E perché vi affannate per il vestito? Osservate come crescono i gigli del campo: non lavorano e non filano.
29 Ama size şunu söyleyeyim, bütün görkemine karşın Süleyman bile bunlardan biri gibi giyinmiş değildi.
Eppure io vi dico che neanche Salomone, con tutta la sua gloria, vestiva come uno di loro.
30 Bugün var olup yarın ocağa atılacak olan kır otunu böyle giydiren Tanrı'nın sizi de giydireceği çok daha kesin değil mi, ey kıt imanlılar?
Ora se Dio veste così l'erba del campo, che oggi c'è e domani verrà gettata nel forno, non farà assai più per voi, gente di poca fede?
31 “Öyleyse, ‘Ne yiyeceğiz?’ ‘Ne içeceğiz?’ ya da ‘Ne giyeceğiz?’ diyerek kaygılanmayın.
Non affannatevi dunque dicendo: Che cosa mangeremo?
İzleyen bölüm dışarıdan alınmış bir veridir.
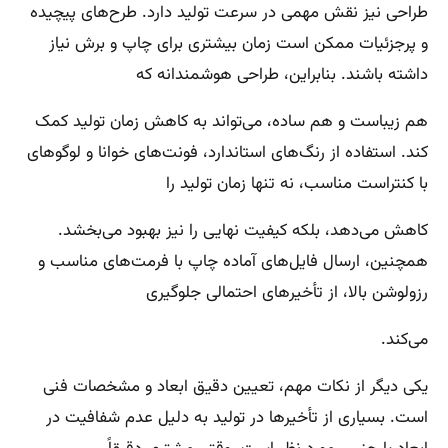
طراحی نیز نقش مهمی در سرعت تولید دارد. طرح‌های پیچیده
و پرجزئیات ممکن است زمان بیشتری برای چاپ و برش نیاز
داشته باشند. بنابراین، طراحی هوشمندانه که
هم زیباست و هم ساده، می‌تواند به کاهش زمان تولید کمک
کند. استفاده از رنگ‌های استاندارد، فونت‌های خوانا و لوگوهای
با کنتراست مناسب، نه تنها زمان تولید را
کاهش می‌دهد، بلکه کیفیت نهایی را نیز بهبود می‌بخشد.
همچنین، ارسال فایل‌های آماده چاپ با فرمت‌های مناسب و
رزولوشن بالا، از تأخیرهای احتمالی جلوگیری
می‌کند.
یکی دیگر از نکات مهم، تعیین دقیق ابعاد و مشخصات فنی
است. بسیاری از تأخیرها در تولید به دلیل عدم شفافیت در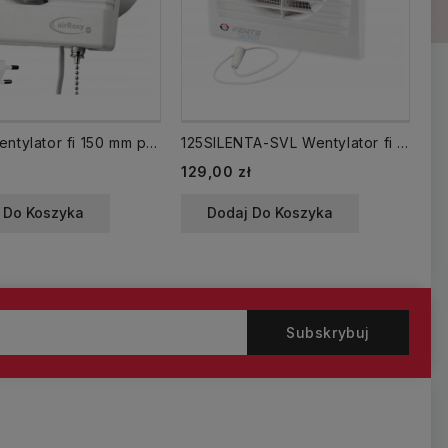
01-022 Wentylator fi 150 mm pRemium sznurek łańcuszek + wtyczka /WP/
125SILENTA-SVL Wentylator fi 125 WP łańcuszek cichy
Cena
Ce
129,00 zł
14
 Do Koszyka
Dodaj Do Koszyka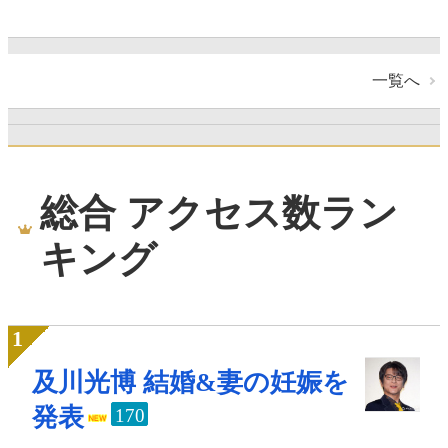
一覧へ
総合 アクセス数ラン
キング
及川光博 結婚&妻の妊娠を
発表
170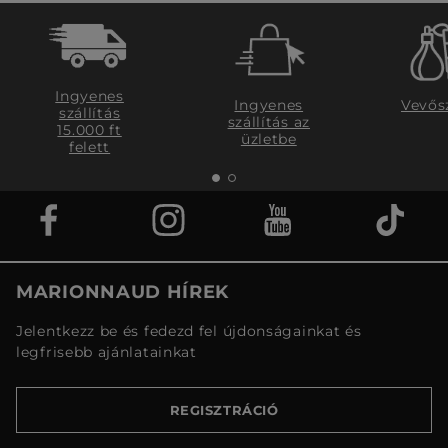
Ingyenes
Ingyenes
Vevős
szállítás
szállítás az
15.000 ft
üzletbe
felett
MARIONNAUD HÍREK
Jelentkezz be és fedezd fel újdonságainkat és
legfrisebb ajánlatainkat
REGISZTRÁCIÓ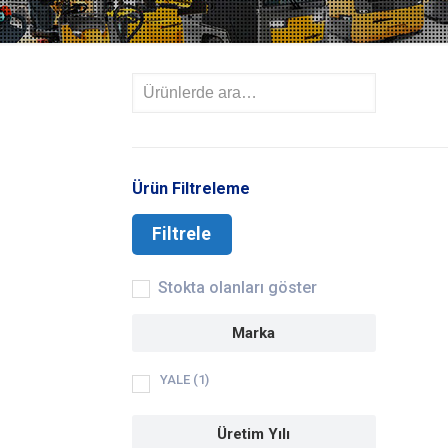
Ürün Filtreleme
Filtrele
Stokta olanları göster
Marka
YALE
(1)
Üretim Yılı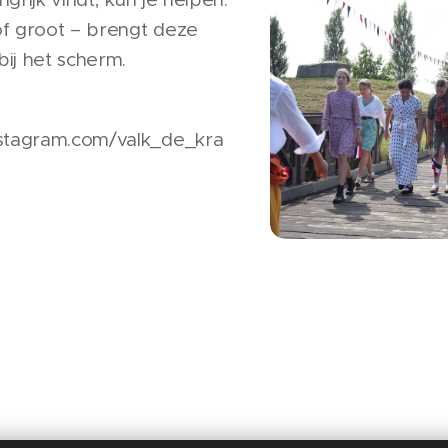
 of groot – brengt deze
 bij het scherm.
nstagram.com/valk_de_kra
Che cosa berremo? Che cosa indosseremo?
32 Uluslar hep bu şeylerin peşinden giderler. Oysa göksel Babanız bütün bunlara gereksinmeniz olduğunu bilir.
Di tutte queste cose si preoccupano i pagani; il Padre vostro celeste infatti sa che ne avete bisogno.
33 Siz öncelikle O'nun egemenliğinin ve doğruluğunun ardından gidin, o zaman size bütün bunlar da verilecektir.
Cercate prima il regno di Dio e la sua giustizia, e tutte queste cose vi saranno date in aggiunta.
34 O halde yarın için kaygılanmayın. Yarının kaygısı yarının olsun. Her günün derdi kendine yeter.”
Non affannatevi dunque per il domani, perché il domani avrà gia le sue inquietudini. A ciascun giorno basta la sua pena.